You need two holes for the shifter cables but the electric frame only has one. Also problems with fitting ferrules into frame holes that are designed for electric cables and grommets. Probably lots of other problems.
Maybe a bit of drilling or screwing-and-gluing would make it work, but I'd just keep the frame as is and use an electric group.
Drilling holes in expensive carbon frames...meh.


----------



## Hark (Oct 8, 2013)

Thanks very much for swift reply. Di2 it is then! Thanks


----------



## itsjon (Nov 4, 2005)

Aren't all Dogma 2 able to have either mechanical or electronic?


----------



## Hark (Oct 8, 2013)

itsjon said:


> Aren't all Dogma 2 able to have either mechanical or electronic?


No, they are electronic or mechanical framsets. The new think2 can run both though based on removing certain grommets. 

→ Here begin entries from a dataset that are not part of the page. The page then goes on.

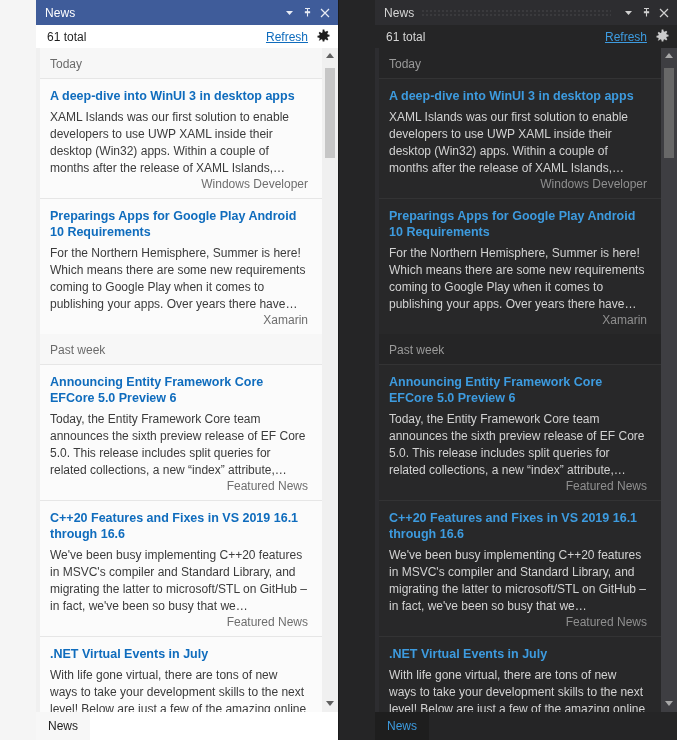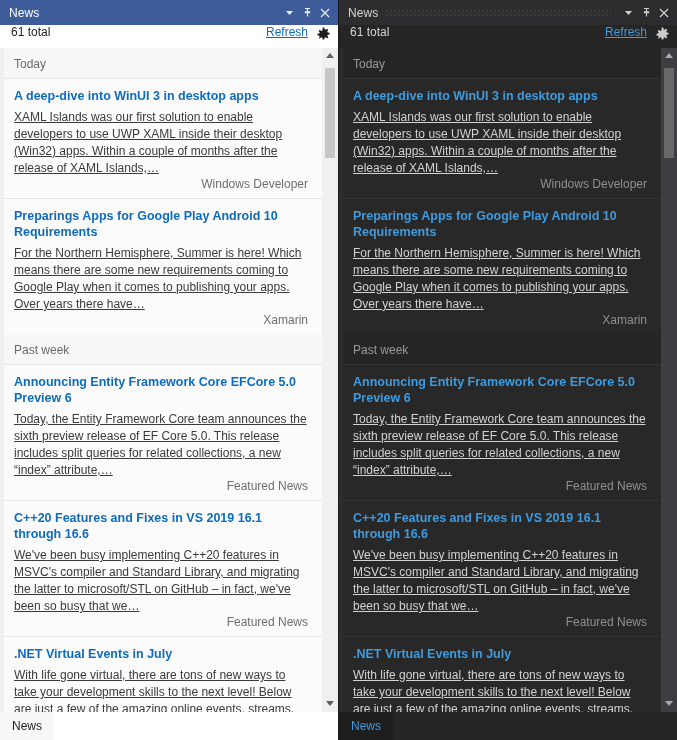--- a/index.html
+++ b/index.html
@@ -16,20 +16,21 @@
     display: flex;
   }
 
   
   .panel {
     position: relative;
     height: 740px;
     display: flex;
     flex-direction: column;
     overflow: hidden;
+    padding-left: 36px;
   }
   .panel.light { width: 338px; background: #f5f5f5; }
   .panel.dark  { width: 339px; background: #252526; }
 
   
   .titlebar {
     height: 25px;
     flex: 0 0 25px;
     display: flex;
     align-items: center;
@@ -65,20 +66,21 @@
   }
   .tb-btn svg { display: block; }
   .light .tb-btn svg { fill: #e8ecf5; stroke: #e8ecf5; }
   .dark  .tb-btn svg { fill: #d0d0d0; stroke: #d0d0d0; }
 
   
   .toolbar {
     height: 23px;
     flex: 0 0 23px;
     display: flex;
+    align-items: center;
     padding: 0 6px 0 11px;
   }
   .light .toolbar { background: #ffffff; }
   .dark  .toolbar { background: #252526; }
   .count {
     font-size: 12px;
   }
   .light .count { color: #1e1e1e; }
   .dark  .count { color: #d4d4d4; }
   .tb-spacer { flex: 1 1 auto; }
@@ -130,21 +132,20 @@
     line-height: 16px;
     margin: 3px 0 5px 0;
     cursor: pointer;
   }
   .light .card-title { color: #0f6cbd; }
   .dark  .card-title { color: #3d9bdf; }
 
   .card-body {
     font-size: 12px;
     line-height: 17px;
-    text-decoration: underline;
   }
   .light .card-body { color: #3b3b3b; }
   .dark  .card-body { color: #d2d2d2; }
 
   .card-source {
     font-size: 12px;
     text-align: right;
   }
   .light .card-source { color: #6e6e6e; }
   .dark  .card-source { color: #8f8f8f; }

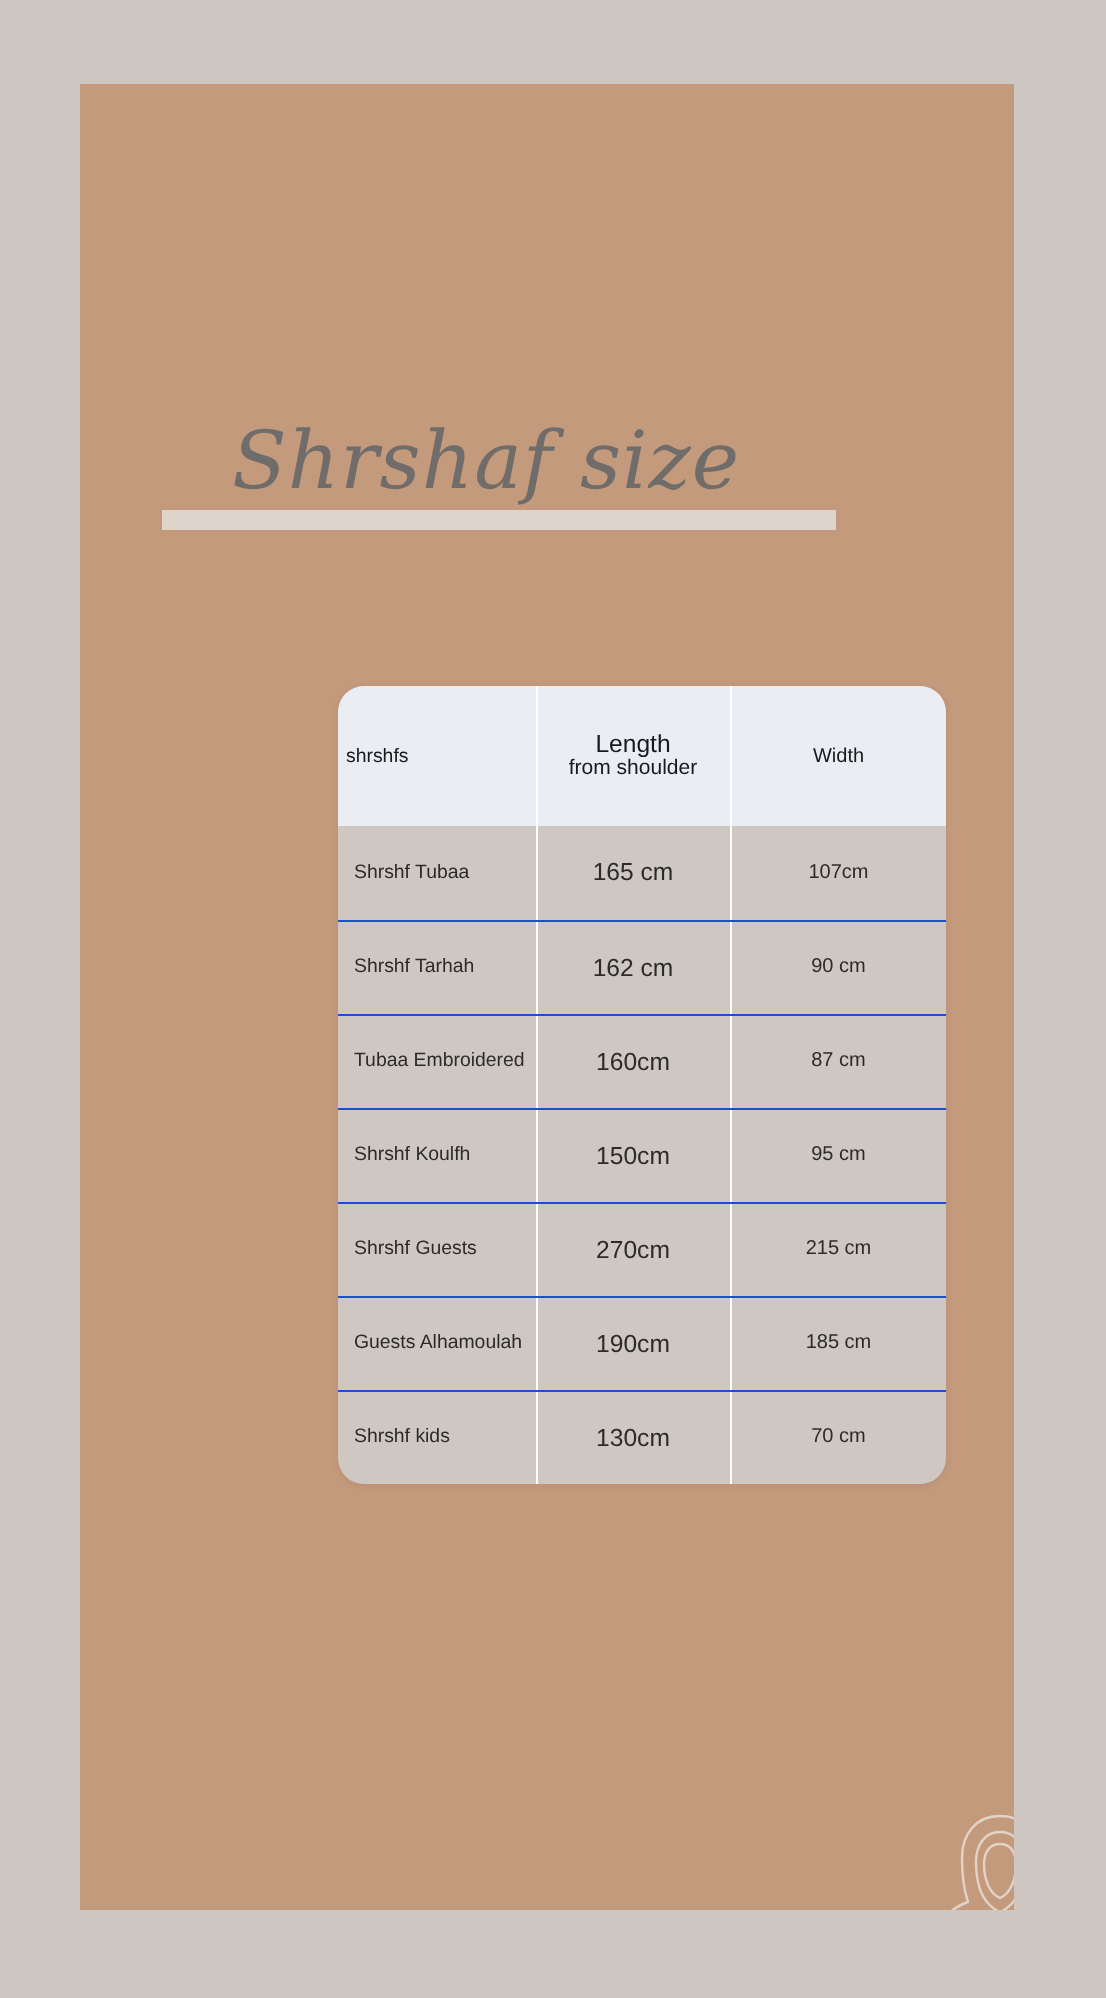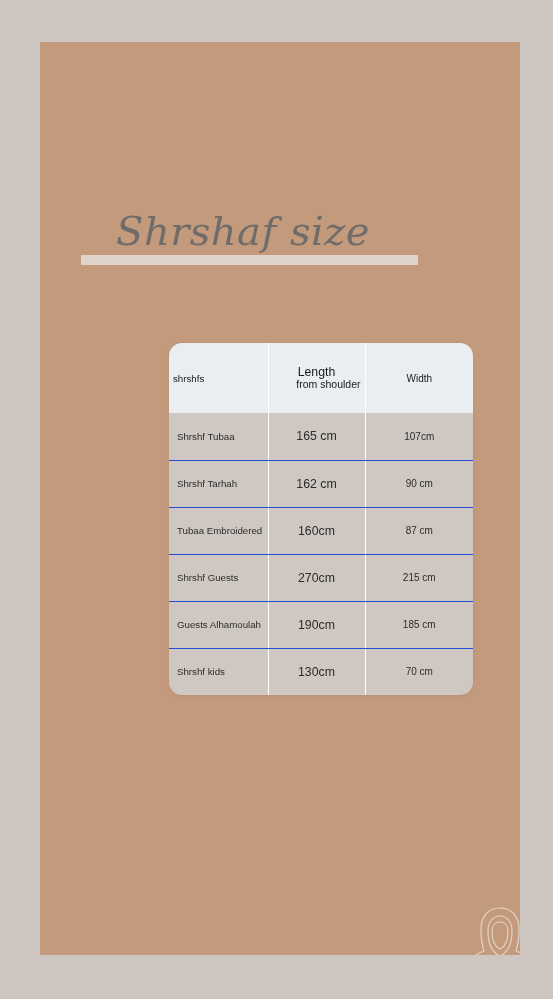--- a/index.html
+++ b/index.html
@@ -17,21 +17,20 @@
 
   
   .panel {
     position: absolute;
     left: 40px;
     top: 42px;
     width: 467px;
     height: 913px;
     background: #c49a7d;
     overflow: hidden;
-    padding-left: 13px;
   }
 
   
   .title-block {
     position: absolute;
     left: 41px;
     top: 140px;
     width: 380px;
     height: 95px;
   }
@@ -89,21 +88,20 @@
     color: #17191c;
     padding: 0 4px;
   }
   .head-row .cell:last-child { border-right: none; }
   .head-name   { font-size: 15px; }
   .head-length { font-size: 16px; line-height: 1.05; }
   .head-length .sub {
     display: block;
     font-size: 10.5px;
     margin-top: 1px;
-    text-align: right;
   }
   .head-width  { font-size: 16px; }
 
   
   .body-row .cell {
     background: #cfc8c2;
     height: 47px;
     border-right: 1px solid #ffffff;
     border-bottom: 1px solid #1d4ed8;
     color: #2b2b2b;
@@ -158,20 +156,25 @@
         <div class="cell col-len">162 cm</div>
         <div class="cell col-wid">90 cm</div>
       </div>
 
       <div class="trow body-row">
         <div class="cell col-name">Tubaa Embroidered</div>
         <div class="cell col-len">160cm</div>
         <div class="cell col-wid">87 cm</div>
       </div>
 
+      <div class="trow body-row">
+        <div class="cell col-name">Shrshf Koulfh</div>
+        <div class="cell col-len">150cm</div>
+        <div class="cell col-wid">95 cm</div>
+      </div>
 
       <div class="trow body-row">
         <div class="cell col-name">Shrshf Guests</div>
         <div class="cell col-len">270cm</div>
         <div class="cell col-wid">215 cm</div>
       </div>
 
       <div class="trow body-row">
         <div class="cell col-name">Guests Alhamoulah</div>
         <div class="cell col-len">190cm</div>

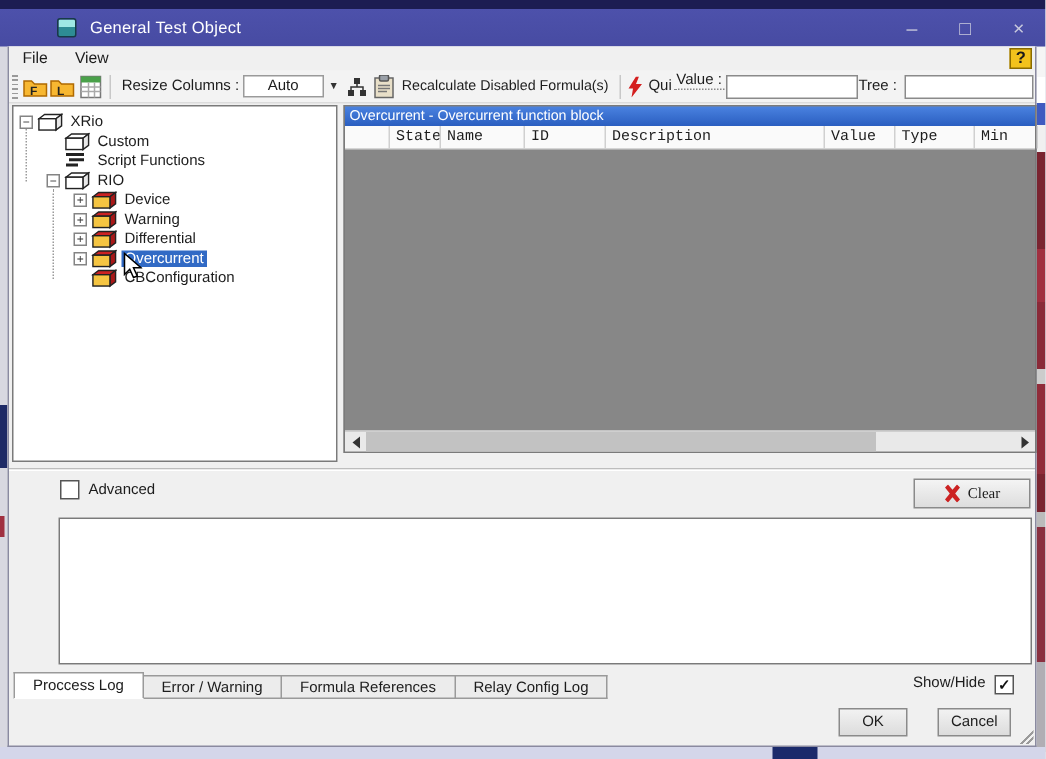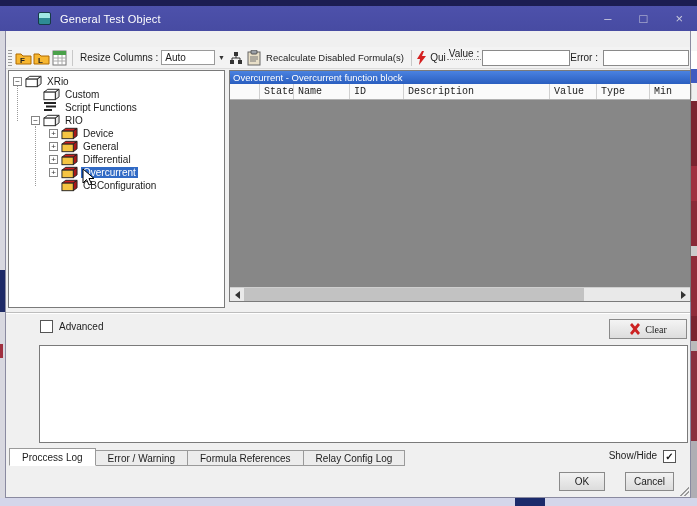--- a/index.html
+++ b/index.html
@@ -44,21 +44,21 @@
   
   #toolbar { position:absolute; left:0; top:16px; width:100%; height:22px; background:#f3f3f3;
     border-bottom:1px solid #dcdcdc; display:flex; align-items:center; padding-left:2px; }
   .grip { width:4px; height:16px; margin-right:3px;
     background:repeating-linear-gradient(#9a9a9a 0 1px,transparent 1px 3px); }
   .tbtn { display:flex; align-items:center; justify-content:center; width:20px; height:18px; }
   .tsep { width:1px; height:16px; background:#c8c8c8; margin:0 4px; }
   .tlabel { font-size:10px; margin:0 3px; white-space:nowrap; }
   #resize-combo { display:flex; align-items:center; }
   #resize-combo-field { width:54px; height:15px; background:#fff; border:1px solid #9a9a9a;
-    font-size:10px; padding:1px 3px; }
+    font-size:10px; padding:1px 15px; }
   #resize-combo-arrow { width:12px; height:15px; font-size:7px; color:#333; display:flex;
     align-items:center; justify-content:center; }
   #recalc-label { font-size:9.5px; }
   #qui-label { font-size:10px; margin-left:2px; }
   #value-label { font-size:10px; background:#f5f5f5; border-bottom:1px dotted #888;
     transform:translateY(-4px); padding:0 2px; margin-left:-2px; white-space:nowrap; }
   .tinput { height:16px; background:#fff; border:1px solid #8a8a8a; font-size:10px; padding:0 3px;
     font-family:"Liberation Sans", sans-serif; }
   #value-input { width:88px; margin-left:1px; }
   #tree-label { margin-left:auto; }
@@ -144,20 +144,25 @@
     <div id="title-text">General Test Object</div>
     <div id="win-controls">
       <span>–</span>
       <span>□</span>
       <span>×</span>
     </div>
   </div>
 
   <div id="dialog">
 
+    <div id="menubar">
+      <div class="menu-item">File</div>
+      <div class="menu-item">View</div>
+      <div id="help-badge">?</div>
+    </div>
 
     <div id="toolbar">
       <div class="grip"></div>
       <div class="tbtn">
         <svg width="17" height="14" viewBox="0 0 17 14">
           <path d="M1 3 L6 3 L8 5 L16 5 L16 13 L1 13 Z" fill="#f7b731" stroke="#b06a00"></path>
           <text x="5" y="12" font-size="8" font-weight="bold" fill="#222">F</text>
         </svg>
       </div>
       <div class="tbtn">
@@ -202,21 +207,21 @@
       <div class="tlabel" id="recalc-label">Recalculate Disabled Formula(s)</div>
       <div class="tsep"></div>
       <div class="tbtn" style="width:14px;">
         <svg width="11" height="14" viewBox="0 0 11 14">
           <polygon points="6,0 1,8 4,8 3,14 10,5 6,5 8,0" fill="#d42020"></polygon>
         </svg>
       </div>
       <div class="tlabel" id="qui-label">Qui</div>
       <div id="value-label">Value :</div>
       <input class="tinput" id="value-input" value="" style="">
-      <div class="tlabel" id="tree-label">Error :</div>
+      <div class="tlabel" id="tree-label">Tree :</div>
       <input class="tinput" id="tree-input" value="" style="">
     </div>
 
     <div id="tree-panel">
       <div class="tree-guide" style="left:8px; top:13px; height:37px;"></div>
       <div class="tree-guide" style="left:26px; top:55px; height:60px;"></div>
       <div id="tree-rows">
           <div class="tree-row" style="padding-left: 4px;">
             <span class="expand-box">−</span>
             <span class="tree-icon"><svg width="17" height="13" viewBox="0 0 18 13">
@@ -262,21 +267,21 @@
   </svg></span>
             <span class="tree-label">Device</span>
           </div>
           <div class="tree-row" style="padding-left: 40px;">
             <span class="expand-box">+</span>
             <span class="tree-icon"><svg width="17" height="13" viewBox="0 0 18 13">
     <polygon points="1,4 5,1 17,1 13,4" fill="#cc2222" stroke="#222" stroke-width="1"></polygon>
     <polygon points="13,4 17,1 17,9 13,12" fill="#a81818" stroke="#222" stroke-width="1"></polygon>
     <rect x="1" y="4" width="12" height="8" fill="#f5c542" stroke="#222" stroke-width="1"></rect>
   </svg></span>
-            <span class="tree-label">General</span>
+            <span class="tree-label">Warning</span>
           </div>
           <div class="tree-row" style="padding-left: 40px;">
             <span class="expand-box">+</span>
             <span class="tree-icon"><svg width="17" height="13" viewBox="0 0 18 13">
     <polygon points="1,4 5,1 17,1 13,4" fill="#cc2222" stroke="#222" stroke-width="1"></polygon>
     <polygon points="13,4 17,1 17,9 13,12" fill="#a81818" stroke="#222" stroke-width="1"></polygon>
     <rect x="1" y="4" width="12" height="8" fill="#f5c542" stroke="#222" stroke-width="1"></rect>
   </svg></span>
             <span class="tree-label">Differential</span>
           </div>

Guess cheaper for them to produce one frame.


----------



## Cinelli 82220 (Dec 2, 2010)

Hark said:


> Guess cheaper for them to produce one frame.


More practical for the rider too. You can change from electric to mechanical without buying a new frame. Pina--and many others-- should have done it from the start.


----------



## Notvintage (May 19, 2013)

Cinelli 82220 said:


> . .Pina--and many others-- should have done it from the start.


No question. It's appalling that a new Colnago C59 can't be run either way. They make two frames to scam buyers.


----------